In der Finanzkrise erlitten Anleger in der Schweiz teils schmerzliche Verluste. Handlungsbedarf zeigten nicht zuletzt Skandale wie das globale Anlagekonstrukt um Bernard Madoff auf. (Bild: Keystone)
Vertrauen in das Finanzsystem und in den Finanzplatz ist die Basis für einen erfolgreichen Finanzmarkt. Um dieses Vertrauen zu schaffen, braucht es nicht nur integres Handeln seitens der Finanzintermediäre, sondern auch die Gewissheit, dass sich die Beteiligten an bestimmte Regeln halten müssen. Diese Regeln müssen glaubwürdig und gegebenenfalls mit Unterstützung der dazu notwendigen Aufsichtsinstrumente umgesetzt werden. Die Finanzmarktregulierung versucht, die unterschiedlichen Kräfteverhältnisse auszugleichen, die zwischen den Anlegern und Kunden einerseits sowie den Finanzintermediären andererseits bestehen. Die Komplexität gewisser Produkte, die erhöhte Risikobereitschaft durch Wettbewerbsdruck und operative Risiken, die von den Finanzintermediären ausgehen können, führen zu gesteigerten Anforderungen an die Regulierung, welche Sicherheit und Transparenz schaffen muss.
Regulierungslücken wurden aufgedeckt
Die Finanzkrise hat uns die Too-big-to-fail-Problematik und den entsprechenden regulatorischen Handlungsbedarf im Bereich der Stabilität der Finanzmärkte vor Augen geführt. Sie hat zudem gezeigt, dass das geltende Finanzmarktrecht die Kunden nur unzureichend schützt. Mit der Insolvenz von Lehman Brothers haben auch in der Schweiz Anleger teils schmerzlich erfahren müssen, dass «100% Kapitalschutz» nicht zwingend heissen muss, dass die angelegten Gelder auch tatsächlich wieder zurückfliessen. Das Gegenparteirisiko – respektive das Interesse daran, wer nun tatsächlich für die Rückzahlung einer Anlage geradestehen muss – bekam zu Recht wieder eine ganz andere Bedeutung. Neben der Frage der Herkunft einer Vertragspartei sind auch die Unterschiede der verschiedenen Anlageformen wieder vermehrt ins Bewusstsein getreten: beispielsweise die Unterscheidung zwischen einem strukturierten Produkt, einem Anlagefonds oder einer fondsgebundenen Lebensversicherung.

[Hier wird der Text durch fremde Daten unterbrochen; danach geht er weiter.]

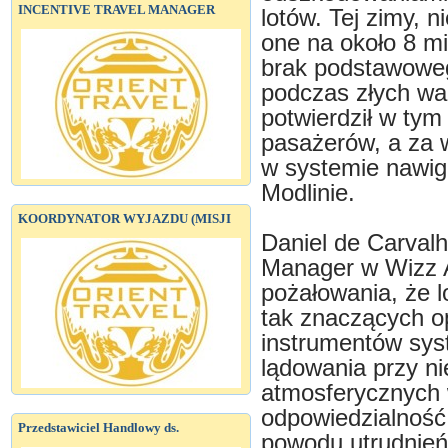
INCENTIVE TRAVEL MANAGER
lotów. Tej zimy, 
one na około 8 mi
brak podstawoweg
podczas złych wa
potwierdził w tym
pasażerów, a za 
w systemie nawig
Modlinie.
KOORDYNATOR WYJAZDU (MISJI
Daniel de Carval
Manager w Wizz Ai
pożałowania, że l
tak znaczących opó
instrumentów sys
lądowania przy n
atmosferycznych 
odpowiedzialność
Przedstawiciel Handlowy ds.
powodu utrudnień,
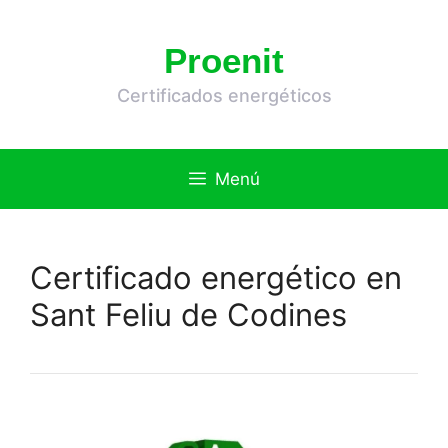
Saltar
al
Proenit
contenido
Certificados energéticos
Menú
Certificado energético en
Sant Feliu de Codines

Handlungsbedarf zeigten nicht zuletzt Skandale wie das globale Anlagekonstrukt um Bernard Madoff auf. Auch in der Schweiz kam es zu Fällen wie dem Aktienschwindel rund um die Aargauer ASE Investment AG, die über 500 Investoren um ihr Geld in dreistelliger Millionenhöhe bangen lässt. Skandale lassen sich zwar nie gänzlich verhindern. Jedoch kann deren Eintretenswahrscheinlichkeit wesentlich gesenkt werden, wenn für vergleichbare Tätigkeiten gleichwertige Regeln gelten und die Anleger transparent und verständlich über die wesentlichen Eckpunkte rund um eine Anlage informiert sind. Zu diesen Informationen gehören nicht nur die mögliche Gewinnmaximierung und die vergangene (positive) Performance. Wichtig sind insbesondere Kenntnisse über die in- oder ausländische Gegenpartei, das Verlustrisiko, die anfallenden Kosten und die Aufklärung über unterschiedliche Interessenlagen wie beispielsweise im Bereich der Retrozessionen.

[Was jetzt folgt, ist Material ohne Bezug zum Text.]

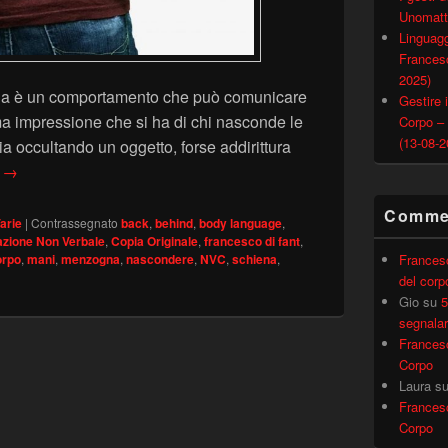
Unomatt
Linguagg
Francesc
2025)
iena è un comportamento che può comunicare
Gestire i
ima impressione che si ha di chi nasconde le
Corpo –
(13-08-2
ia occultando un oggetto, forse addirittura
Mani dietro la schiena – Copia Originale
o
→
Commen
arie
|
Contrassegnato
back
,
behind
,
body language
,
zione Non Verbale
,
Copia Originale
,
francesco di fant
,
orpo
,
mani
,
menzogna
,
nascondere
,
NVC
,
schiena
,
Frances
del corp
Gio
su
5
segnalar
Frances
Corpo
Laura
s
Frances
Corpo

Zielsetzung der bereinigten Architektur
Die bestehenden Finanzmarktgesetze sind in vielen Fällen ein Resultat eines konkreten Regelungsbedarfs zur Zeit ihrer Entstehung. Dies führt dazu, dass im Finanzmarkt für vergleichbare Sachverhalte branchenabhängig eine sehr unterschiedliche Regelungsdichte besteht. Entsprechend unterschiedlich sind die Anforderungen an die Erbringer von Finanzdienstleistungen. So sind das Pfandbriefgesetz wie das Bankengesetz Antworten auf die Bankenkrise Anfang der 1930er-Jahre. Das Börsengesetz ist eine Reaktion auf die sich entwickelnden Märkte und Produkte, die für den regulierten Markt und seine Teilnehmer eine eigenständige Regelung notwendig machten. Das heutige Kollektivanlagengesetz (KAG) hatte bereits zwei Gesetzgebungen zum Anlagefonds als Vorgänger, die jedoch nur die vertragliche kollektive Kapitalanlage zum Gegenstand hatten. Im Vergleich zu den kollektiven Kapitalanlagen sind beispielsweise die strukturierten Produkte heute aber weitgehend gesetzlich ungeregelt, was kaum zu rechtfertigen ist.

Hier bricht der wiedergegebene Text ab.